Data to examine
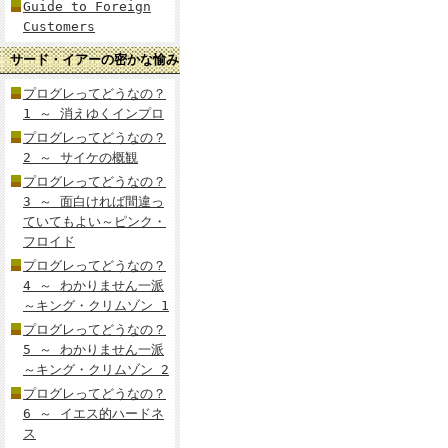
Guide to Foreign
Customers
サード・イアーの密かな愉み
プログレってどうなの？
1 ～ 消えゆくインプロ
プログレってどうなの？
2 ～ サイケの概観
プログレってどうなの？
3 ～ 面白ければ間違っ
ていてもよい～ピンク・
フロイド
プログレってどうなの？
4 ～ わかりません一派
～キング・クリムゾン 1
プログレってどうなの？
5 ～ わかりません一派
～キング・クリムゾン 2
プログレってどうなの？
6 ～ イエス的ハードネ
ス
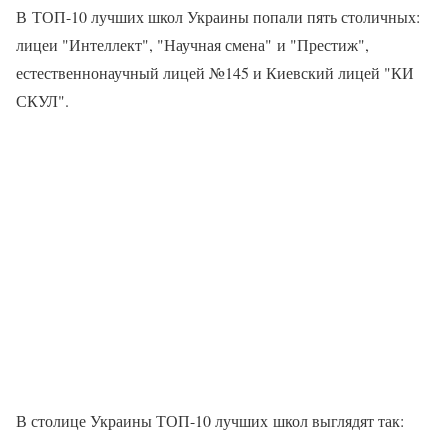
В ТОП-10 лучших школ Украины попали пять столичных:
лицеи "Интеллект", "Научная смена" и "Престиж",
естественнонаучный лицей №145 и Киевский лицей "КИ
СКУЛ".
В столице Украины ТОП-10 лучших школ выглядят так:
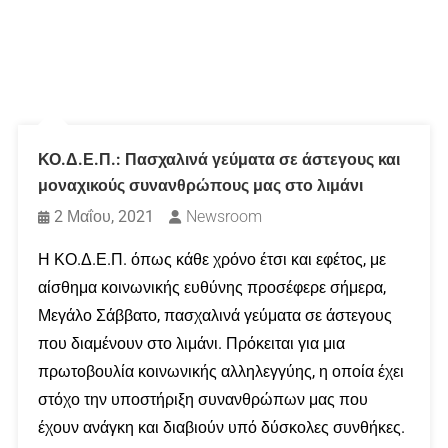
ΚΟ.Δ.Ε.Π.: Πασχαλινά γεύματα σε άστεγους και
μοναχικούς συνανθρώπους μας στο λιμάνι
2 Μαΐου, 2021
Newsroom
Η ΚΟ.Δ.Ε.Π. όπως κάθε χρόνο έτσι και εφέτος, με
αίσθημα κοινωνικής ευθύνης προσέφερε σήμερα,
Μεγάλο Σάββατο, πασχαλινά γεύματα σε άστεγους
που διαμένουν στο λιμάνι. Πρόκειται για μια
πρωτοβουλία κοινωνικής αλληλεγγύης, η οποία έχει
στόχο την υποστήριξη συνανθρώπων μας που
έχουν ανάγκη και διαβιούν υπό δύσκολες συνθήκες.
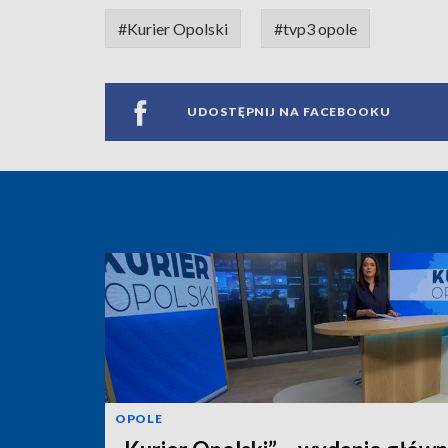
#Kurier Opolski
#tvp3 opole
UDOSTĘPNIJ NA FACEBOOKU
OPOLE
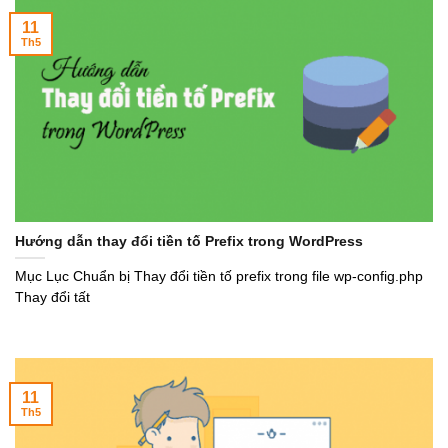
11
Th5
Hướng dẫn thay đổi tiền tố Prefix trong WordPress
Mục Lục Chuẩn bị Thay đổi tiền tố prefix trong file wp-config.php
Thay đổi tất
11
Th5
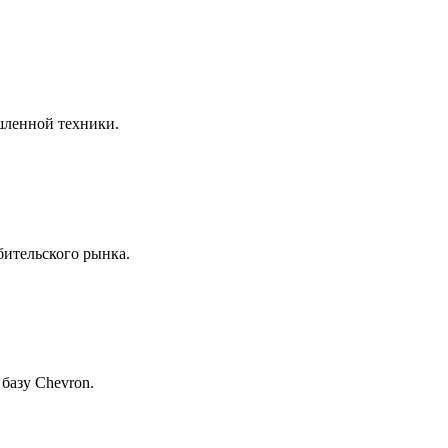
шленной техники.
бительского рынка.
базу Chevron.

What is expected
Print, without pictures, exactly the lines from the one containing "В ТОП-10 лучших" through the final line of the records above.

Finished task
В ТОП-10 лучших школ Украины попали пять столичных:
лицеи "Интеллект", "Научная смена" и "Престиж",
естественнонаучный лицей №145 и Киевский лицей "КИ
СКУЛ".
В столице Украины ТОП-10 лучших школ выглядят так:
ΚΟ.Δ.Ε.Π.: Πασχαλινά γεύματα σε άστεγους και
μοναχικούς συνανθρώπους μας στο λιμάνι
2 Μαΐου, 2021
Newsroom
Η ΚΟ.Δ.Ε.Π. όπως κάθε χρόνο έτσι και εφέτος, με
αίσθημα κοινωνικής ευθύνης προσέφερε σήμερα,
Μεγάλο Σάββατο, πασχαλινά γεύματα σε άστεγους
που διαμένουν στο λιμάνι. Πρόκειται για μια
πρωτοβουλία κοινωνικής αλληλεγγύης, η οποία έχει
στόχο την υποστήριξη συνανθρώπων μας που
έχουν ανάγκη και διαβιούν υπό δύσκολες συνθήκες.
#Kurier Opolski
#tvp3 opole
UDOSTĘPNIJ NA FACEBOOKU
OPOLE
11
Th5
Hướng dẫn thay đổi tiền tố Prefix trong WordPress
Mục Lục Chuẩn bị Thay đổi tiền tố prefix trong file wp-config.php
Thay đổi tất
11
Th5
шленной техники.
бительского рынка.
базу Chevron.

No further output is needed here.